(Rendered chart images)
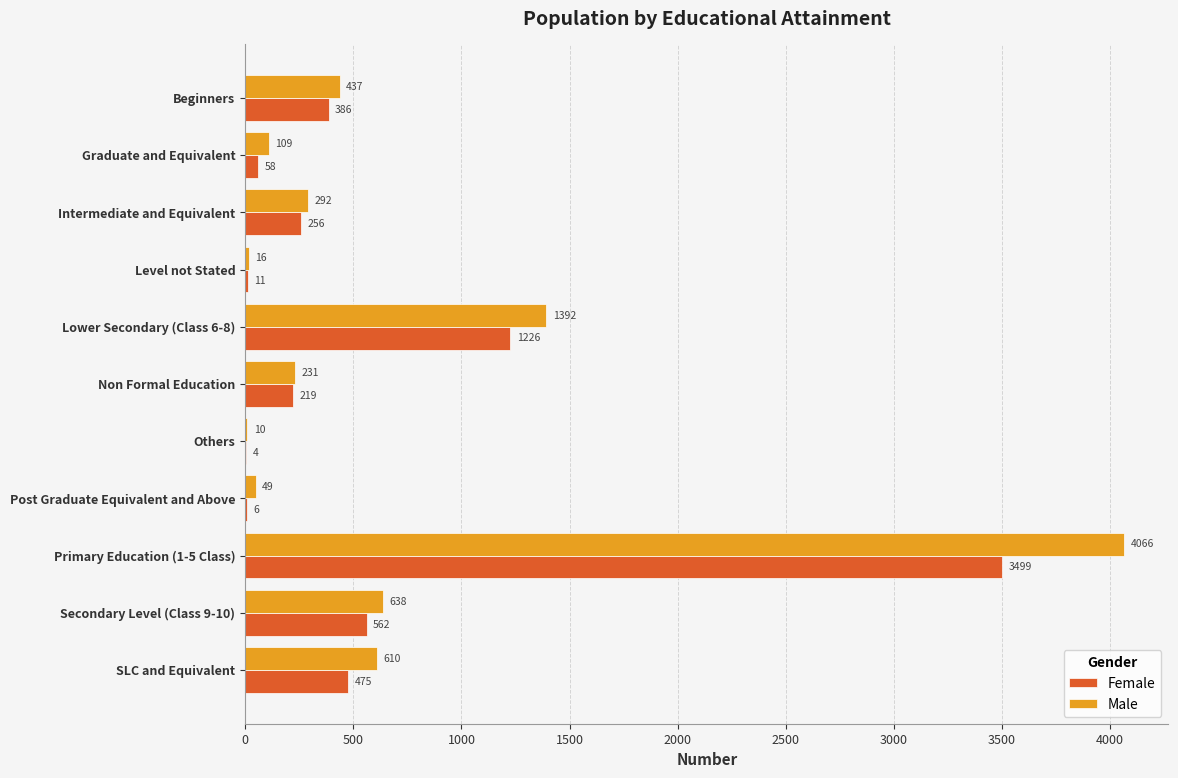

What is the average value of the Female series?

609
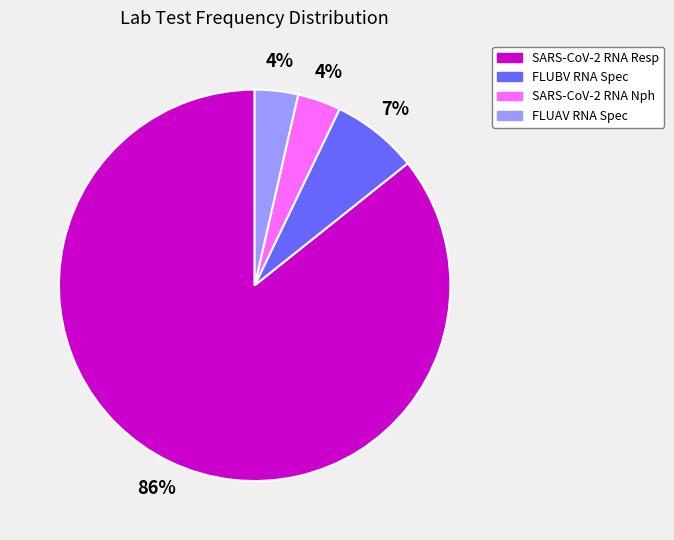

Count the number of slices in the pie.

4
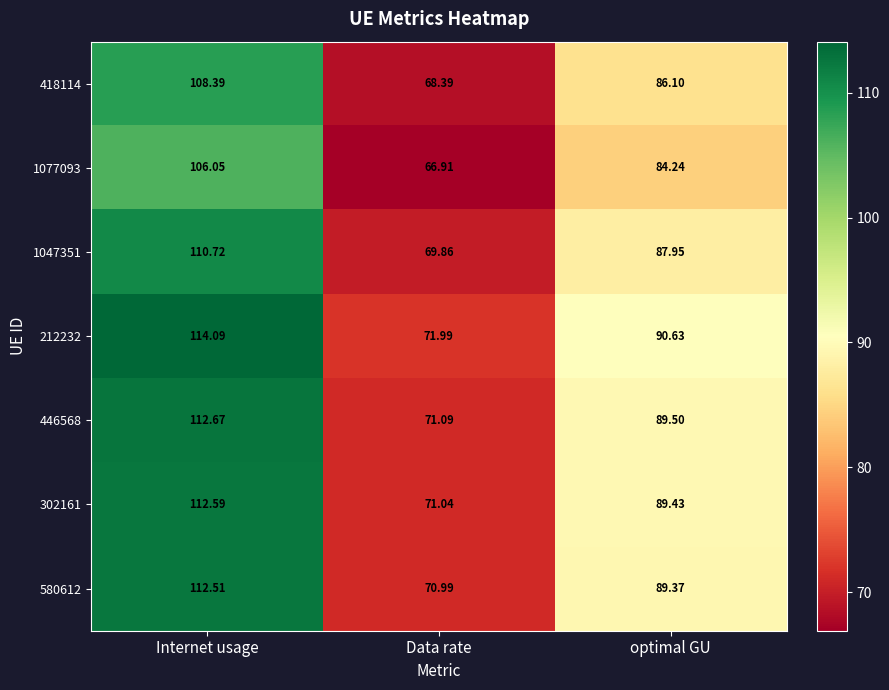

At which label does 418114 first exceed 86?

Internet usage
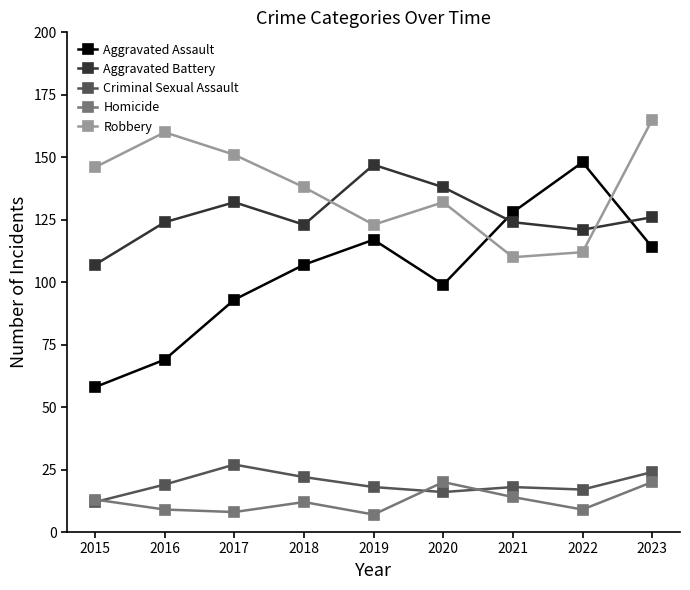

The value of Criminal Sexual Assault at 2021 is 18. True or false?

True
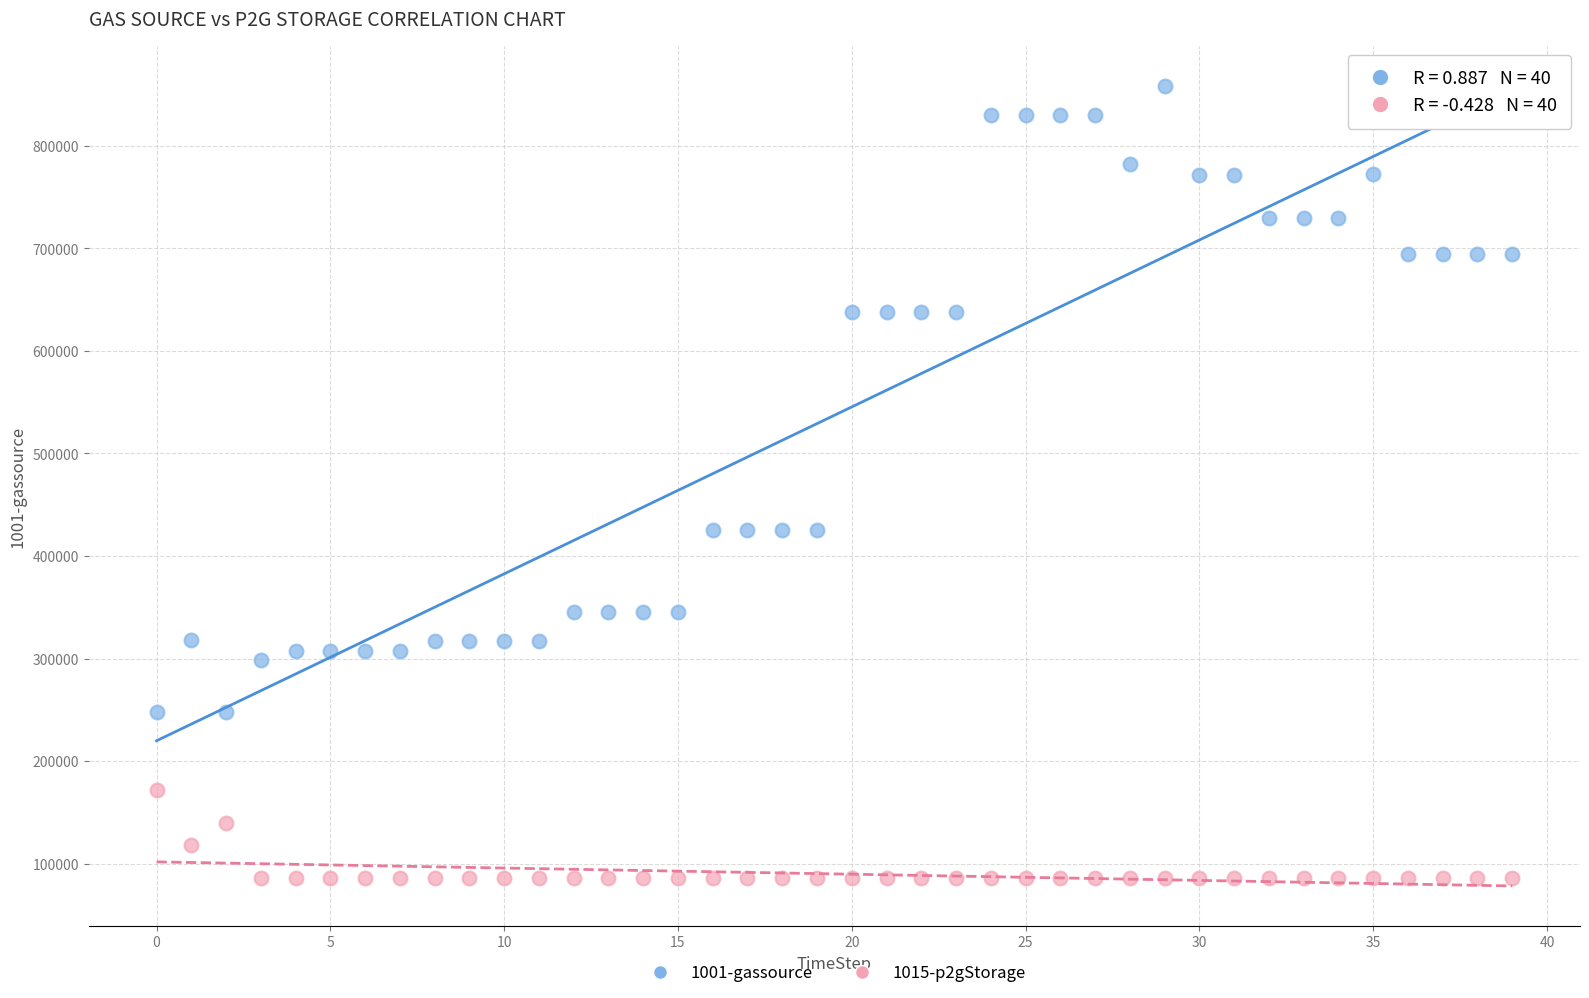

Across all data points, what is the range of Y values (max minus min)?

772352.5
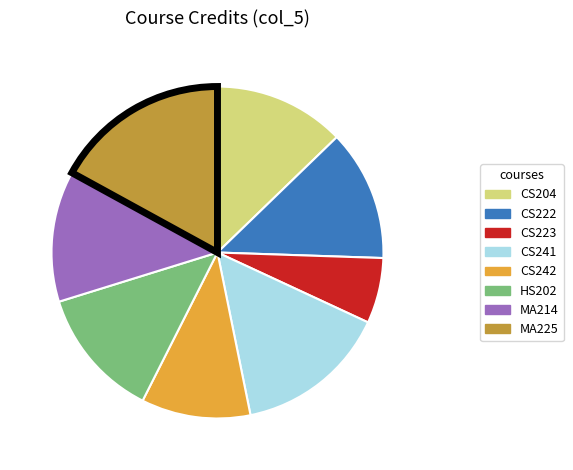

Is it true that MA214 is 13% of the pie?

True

Assigned task: Quote the material above word for word, from the line containing "Across all data" through the end of the material, and leave out the pictures.

Response to the exercise:
Across all data points, what is the range of Y values (max minus min)?

772352.5

Is it true that MA214 is 13% of the pie?

True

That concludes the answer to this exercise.